Harvey House

Industrial schools were developed in the nineteenth century as a means of providing for the needs and education of orphans and necessitous children. In 1896, the Inspector of Charitable Institutions proposed that the government open an industrial school in Subiaco. Plans were drawn by Robert Haddon, an English trained architect, employed in the Public Works Department. In late 1896, tenders were called, and the contract for building was awarded to H. Rhodes at a cost of £4,177.1.7 and to be completed by 23 September 1897. The Government Industrial School was built at the corner of Barker and Railway Roads, Subiaco but fronting Barker Road. The building was used for the Government Industrial School through the period 1897-1916.

Back in 1909 a conference was held in Perth at which women from 18 different organisations from Perth and the suburbs met. There was much discussion regarding the need for a maternity hospital in Perth. The Women's Service Guild arranged a meeting to be  at Government House Ballroom on 8 November 1909. It was attended by 400 people, for the purpose of discussing a proposed establishment of a women's hospital in Perth for maternity cases.

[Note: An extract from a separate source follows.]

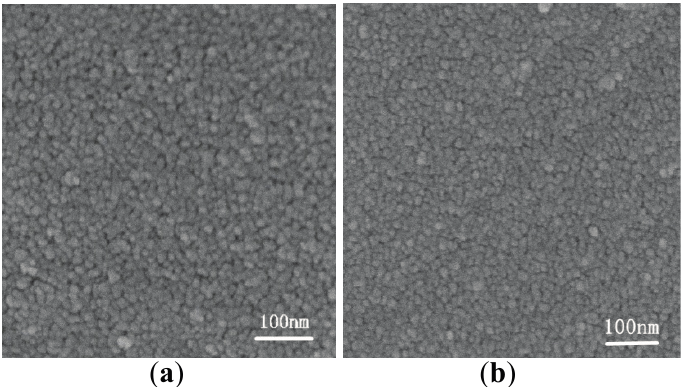
Figure 2. SEM images of ( a ) W: unassisted SnO 2 nanomaterial; ( b ) A: acetone-assisted SnO 2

When the matter was further discussed in May 1910, it was within days of the death of King Edward VII and it was decided that the future hospital would be called The King Edward Memorial Hospital for Women. In 1913 it was decided that the hospital would take over the building used by the Government Industrial School. The school was thoroughly cleaned and renovated. On completion, the accommodation comprised three large wards for 20 patients, special reception and delivery rooms, an operating theatre, an isolation ward for three beds, and staff quarters, well equipped kitchen and laundry, with hot water laid on.

King Edward Maternity Hospital opened on 6th July 1916 and provided 20 maternity beds. There were 10 pupil midwives and Matron Eleanor Harvey was appointed the first Matron, hence the building now being known as Harvey House. Due to family commitments Miss Harvey only stayed two years at the hospital but during this time almost 1,000 deliveries had taken place.

It was soon found that the unit was too small to accommodate the number of deliveries taking place and new maternity premises opened in 1932. The building was then used as a storage area and for food preparation. From 1952 to 1979 it was the X-ray department of King Edward Memorial Hospital. After being vacated it was offered to the Royal Australian College of General Practitioners as their headquarters, but declined. In 1985 it was made available to what is now known as the Western Australian Medical Museum.

Volunteers of the museum have set up the various  rooms  with old medical equipment passed on from private donations and public hospitals. Interpreted displays of medical events important to the history of Western Australia are displayed throughout the museum, for example a Royal Flying Doctor exhibition, a polio display featuring an iron lung, an early dental surgery and many more.

Harvey House has been on the State Register of Heritage Places since 2002.